No hay poeta que glose tamaño dolor

Ernest Maragall, vencedor de las elecciones municipales en Barcelona

Barcelona se acomoda hoy al poeta Ovidio, cuando afirmó que las heridas se curan con el tiempo, más repugna ver como las manosean siendo recientes. Hay un dolor en esta tierra que se musita de oreja a oreja con desesperada rabia.

Tras los comicios del domingo, los políticos hurgan en pactos y componendas en impúdica orgía de desfachatez, de promiscua obscenidad. Y ese cuerpo lacerado que es Cataluña clama el auxilio del bálsamo de la ley, del sentido común, del Seny que, junto con tantas mentes preclaras, ha decidido exiliarse hacia otros pagos propicios al razonamiento. Lo que Maragall está a punto de hacer es coadyuvar desde su sitial de pontífice de vida dilatada, inútilmente desperdiciada de poltrona en poltrona, a que se extinga la liberal capital catalana.

Si Ada Colau rebajó la calidad espiritual, social y política de Barcelona hasta el fango de la pura horda ululante, integrada por descaradas miccionadoras públicas, okupas de mafias extorsionadoras, manteros que delinquen con el beneplácito de la autoridad y habitantes de narcopisos que obtienen pingues beneficios con su veneno, Maragall está dispuesto a rematar la obra acabando con lo único que le quedaba a mi ciudad: su honra.

Es un concepto que los paniaguados de siempre no dudarán en calificar de fascista, retrógrado o estúpido, pero las ciudades, así como las naciones, poseen virtudes morales que las singularizan y convierten en referentes. La industriosa Barcelona, cosmopolita, abierta al mundo, ubérrima en afectos y en querencias, está a punto de ser, amén de una urbe consagrada al crimen, un despojo histórico al convertirla en capital de una república insolidaria, supremacista y retrógrada.

Problema planteado 1:
Según el texto sobre las elecciones municipales en Barcelona, ¿quién fue el vencedor de esos comicios?
Problema planteado 2:
Prolonga el texto sobre las elecciones municipales en Barcelona a partir de su última frase.

Datos proporcionados:
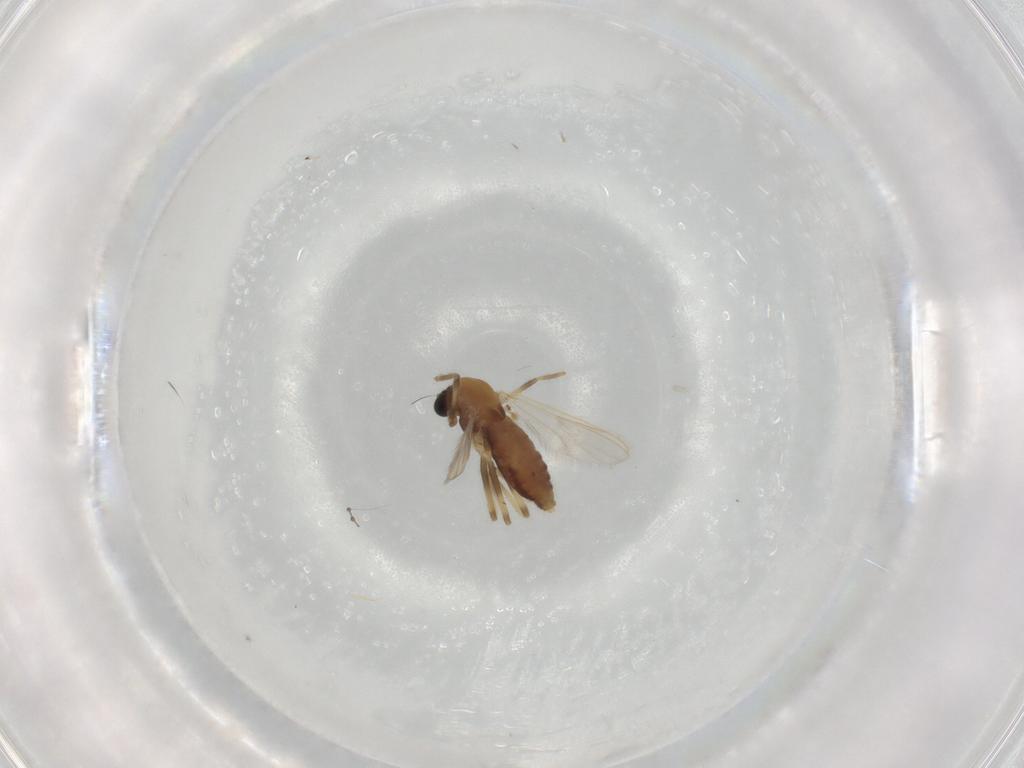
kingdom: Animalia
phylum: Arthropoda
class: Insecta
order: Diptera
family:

--

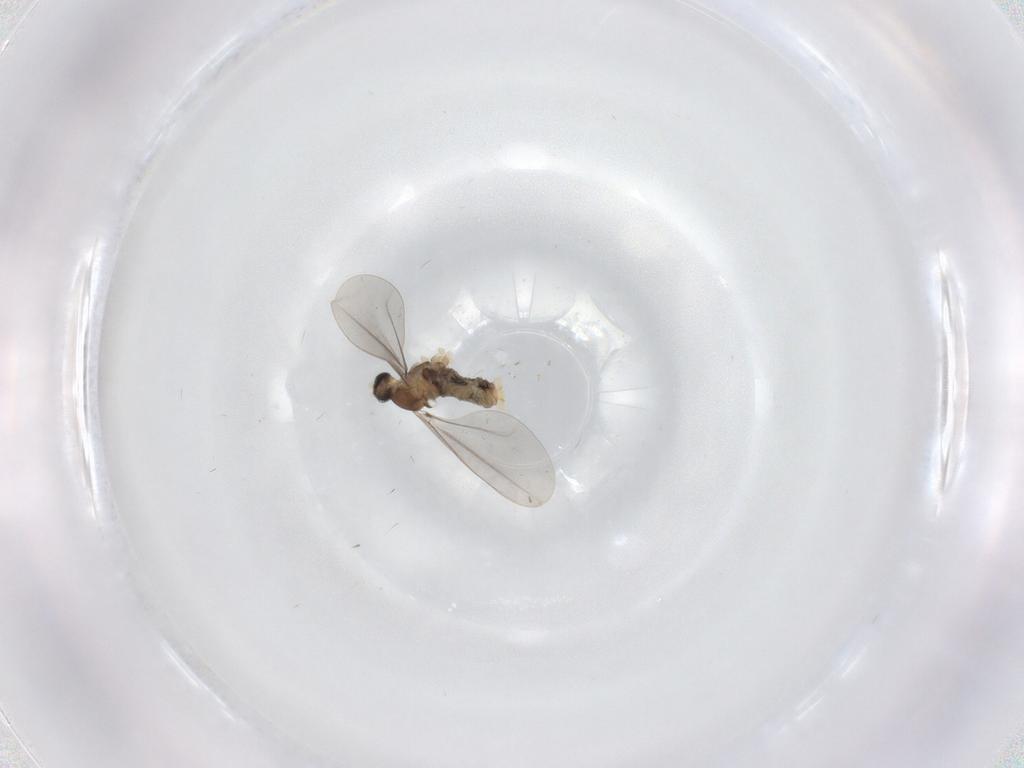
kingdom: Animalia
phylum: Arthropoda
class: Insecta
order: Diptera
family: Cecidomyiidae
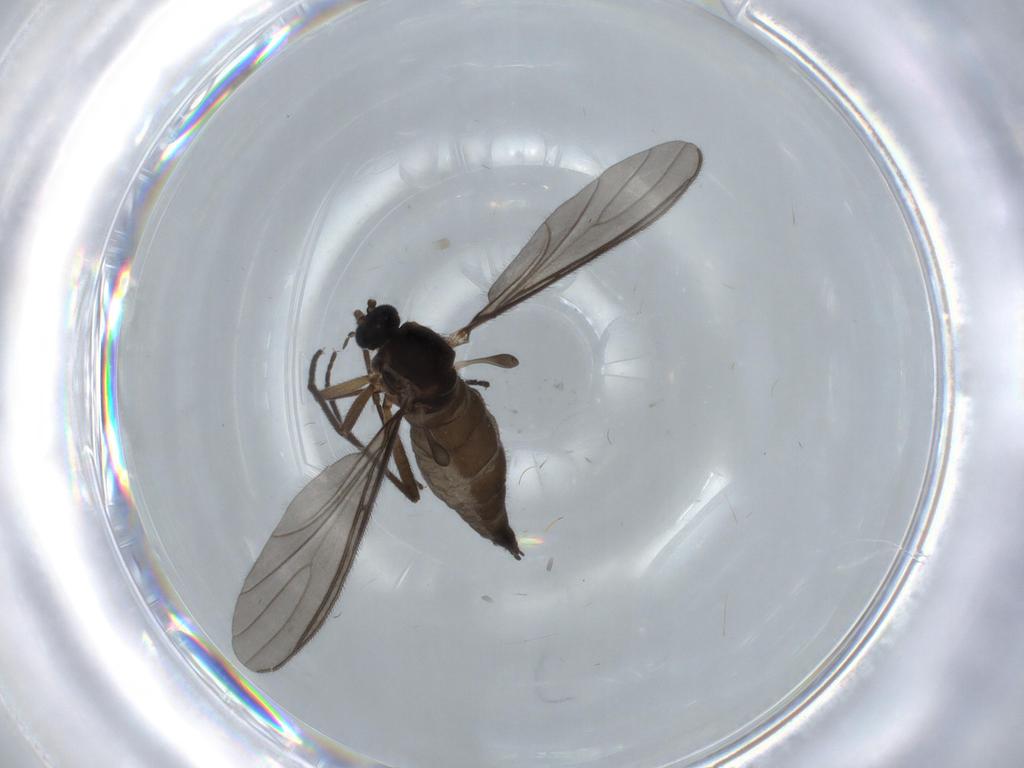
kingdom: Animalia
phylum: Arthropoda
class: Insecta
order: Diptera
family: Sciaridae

Respuesta 1:
Ernest Maragall.

Respuesta 2:
Los socialistas también intentarán medrar con Esquerra, construyendo peldaño a peldaño la escalera que quieren los lleve a la Generalitat

Es el programa de Maragall y en tal empeño cuenta con aliados, empezando por la propia Colau, que no quiere resignarse a abandonar las estancias suntuosas por las que se ha paseado estos cuatro años con aires de parvenue venida a más merced a la delación de los propietarios del palacio. He ahí el mal, diría el filósofo, porque en esa actitud falsamente buenista lo que subyace es el rencor, el odio de quien se sabe incapaz de llegar a nada en la vida si no es a través de la mentira y el engaño. ¡Y que bien ha engañado a esa masa que escupe a los condenados a la guillotina cuando son paseados en el infame carro del verdugo! Lo descorazonador es que si Maragall y Colau pueden entenderse es debido a que quienes conforman el pueblo los han elegido, y ese es el gran drama, la tremenda dosis de veneno vertido por años de laxitud democrática y de permisividad con ideas totalitarias, inoculand un odio cerval a gentes pacíficas, que tenían en el esfuerzo cotidiano y en la rectitud sus fielatos más importantes.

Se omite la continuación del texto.